DOCUMENT TEXT
☆ ☆ ☆ ☆ ☆
Together, increased automaker and retail awareness could help increase
our nation's E85 throughput potential. However, in order for consumers
to actually choose E85 over conventional gasoline on a regular basis,
there needs to be a marked price incentive at the pump.
    Current federal and most state tax code does not differentiate
between ethanol sold as E10 and as E85. As of July 2008, state excise
taxes were reported to account for more than $0.18 per gallon of
gasoline (on average).\238\ However, there are a number of states
(e.g., Illinois, Indiana, North Dakota, and South Dakota) that
currently waive or discount excise taxes on E85. This type of fuel tax
structure helps contribute to a retail price relationship that favors
E85 over conventional gasoline.\239\ If states continue to waive/reduce
E85 fuel taxes under RFS2, this could help increase the FFV E85
refueling frequency. As expected, this would have the greatest impact
on ethanol consumption in the areas of the country with the most FFVs.
☆ ☆ ☆ ☆ ☆
(Page images and extracted text)
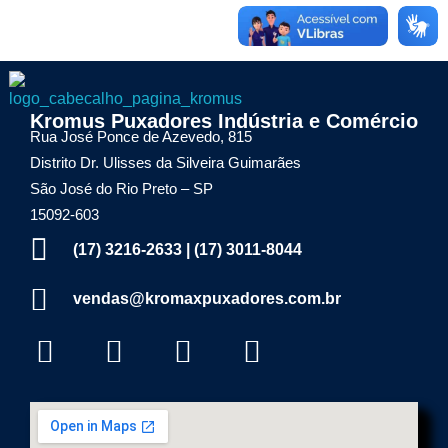
o
l
Kromax Puxadores
Kromus Puxadores Indústria e Comércio
Fábrica de ferragens especializada em Puxadores em Inox e Alumínio, Dobradiças Pivotantes e Kits Aparentes
Rua José Ponce de Azevedo, 815
i
Distrito Dr. Ulisses da Silveira Guimarães
São José do Rio Preto – SP
d
15092-603
(17) 3216-2633 | (17) 3011-8044
o
vendas@kromaxpuxadores.com.br
–
H
e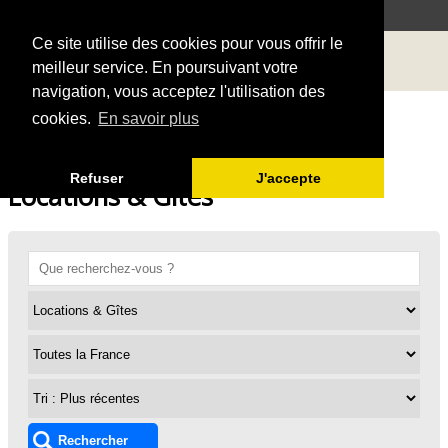
Ce site utilise des cookies pour vous offrir le
meilleur service. En poursuivant votre
navigation, vous acceptez l'utilisation des
cookies.
En savoir plus
Refuser
J'accepte
Locations & Gîtes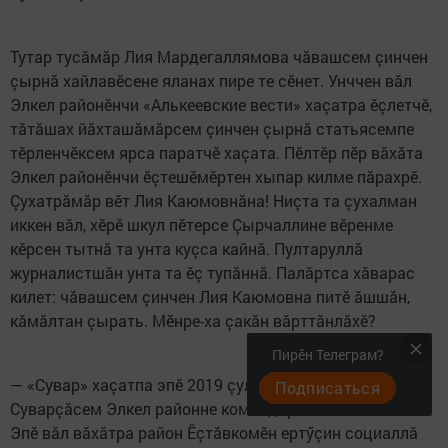
Тутар тусăмăр Лия Мардегаллямова чăвашсем çинчен
çырнă хайлавӗсене яланах пире те сӗнет. Унччен вăл
Элкел районӗнчи «Алькеевские вести» хаçатра ӗçлетчӗ,
тăтăшах йăхташăмăрсем çинчен çырнă статьясемпе
тӗрленчӗксем ярса паратчӗ хаçата. Пӗлтӗр пӗр вăхăта
Элкел районӗнчи ӗçтешӗмӗртен хыпар килме пăрахрӗ.
Çухатрăмăр вӗт Лия Каюмовнăна! Ниçта та çухалман
иккен вăл, хӗрӗ шкул пӗтерсе Çырчаллине вӗренме
кӗрсен тытнă та унта куçса кайнă. Пултаруллă
журналистшăн унта та ӗç тупăннă. Палăртса хăварас
килет: чăвашсем çинчен Лия Каюмовна питӗ ăшшăн,
кăмăлтан çырать. Мӗнре-ха çакăн вăрттăнлăхӗ?
Пирӗн Телеграм?
— «Сувар» хаçатпа эпӗ 2019 çултанпа туслă.
Подписаться
Суварçăсем Элкел районне командировкăна пынăччӗ.
Эпӗ вăл вăхăтра район Ӗçтăвкомӗн ертӳçин социаллă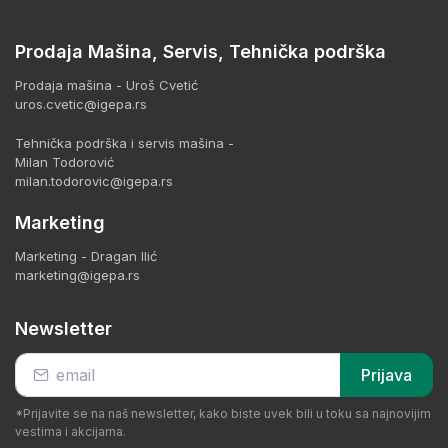
Prodaja Mašina, Servis, Tehnička podrška
Prodaja mašina - Uroš Cvetić
uros.cvetic@igepa.rs
Tehnička podrška i servis mašina -
Milan Todorović
milan.todorovic@igepa.rs
Marketing
Marketing - Dragan Ilić
marketing@igepa.rs
Newsletter
Prijava
*Prijavite se na naš newsletter, kako biste uvek bili u toku sa najnovijim
vestima i akcijama.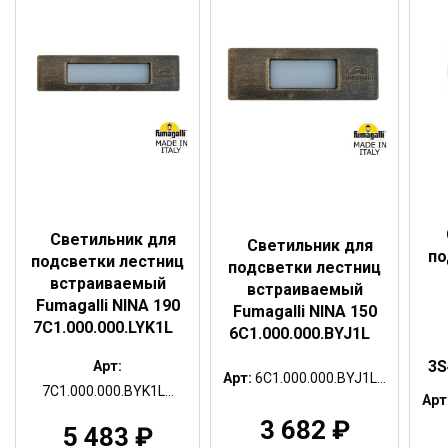
Светильник для
Светильник для
по
подсветки лестниц
подсветки лестниц
встраиваемый
встраиваемый
Fumagalli NINA 190
Fumagalli NINA 150
7C1.000.000.LYK1L
6C1.000.000.BYJ1L
3S
Арт:
Арт:
6C1.000.000.BYJ1L...
7C1.000.000.BYK1L...
Арт
3 682
₽
5 483
₽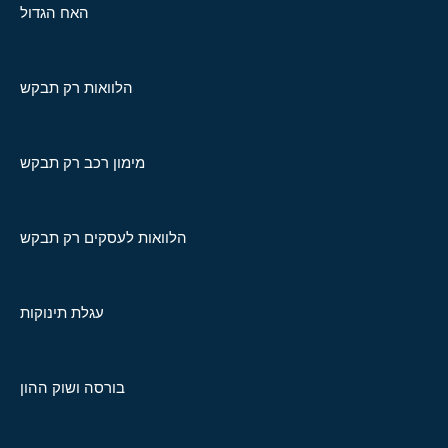
האח הגדול
הלוואות רק תבקש
מימון רכב רק תבקש
הלוואות לעסקים רק תבקש
עגלת תינוקות
בורסה ושוק ההון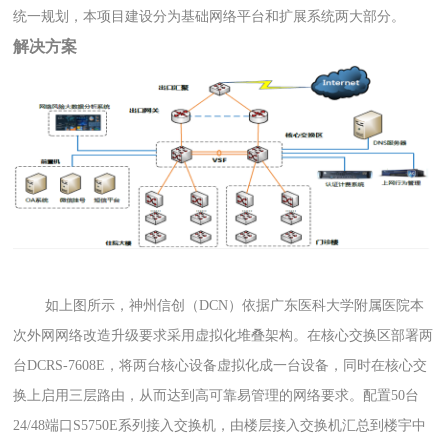
统一规划，本项目建设分为基础网络平台和扩展系统两大部分。
解决方案
如上图所示，神州信创（
DCN
）依据广东医科大学附属医院本
次外网网络改造升级要求采用虚拟化堆叠架构。在核心交换区部署两
台
DCRS-7608E
，将两台核心设备虚拟化成一台设备，同时在核心交
换上启用三层路由，从而达到高可靠易管理的网络要求。配置
50
台
24/48
端口
S5750E
系列接入交换机，由楼层接入交换机汇总到楼宇中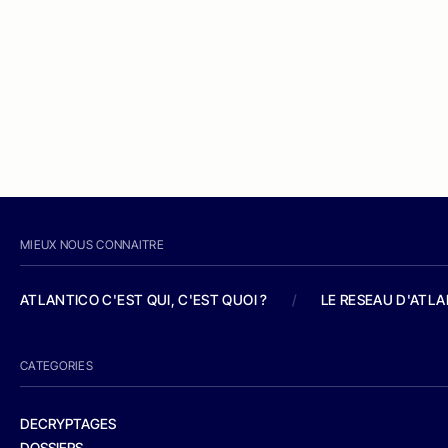
MIEUX NOUS CONNAITRE
ATLANTICO C'EST QUI, C'EST QUOI ?
/
LE RESEAU D'ATL
CATEGORIES
DECRYPTAGES
DOSSIERS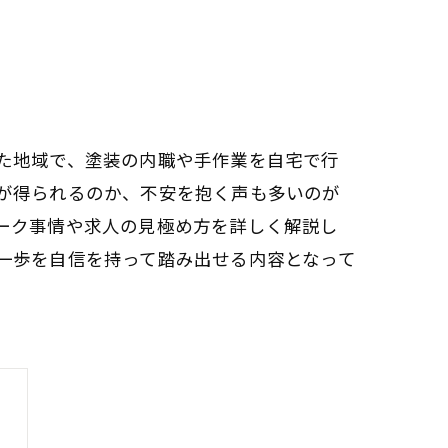
た地域で、塗装の内職や手作業を自宅で行
が得られるのか、不安を抱く声も多いのが
ーク事情や求人の見極め方を詳しく解説し
一歩を自信を持って踏み出せる内容となって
☆ ☆ ☆ ☆ ☆
PROBLEMS AND TASKS
a - Reproduce verbatim the stretch of the E85 passage from "Current federal and" through "the most FFVs.".
b - List the states that the E85 passage names as waiving or discounting excise taxes on E85.

RESPONSES BY ITEM NUMBER
a -
Current federal and most state tax code does not differentiate
between ethanol sold as E10 and as E85. As of July 2008, state excise
taxes were reported to account for more than $0.18 per gallon of
gasoline (on average).\238\ However, there are a number of states
(e.g., Illinois, Indiana, North Dakota, and South Dakota) that
currently waive or discount excise taxes on E85. This type of fuel tax
structure helps contribute to a retail price relationship that favors
E85 over conventional gasoline.\239\ If states continue to waive/reduce
E85 fuel taxes under RFS2, this could help increase the FFV E85
refueling frequency. As expected, this would have the greatest impact
on ethanol consumption in the areas of the country with the most FFVs.

b - Illinois, Indiana, North Dakota, South Dakota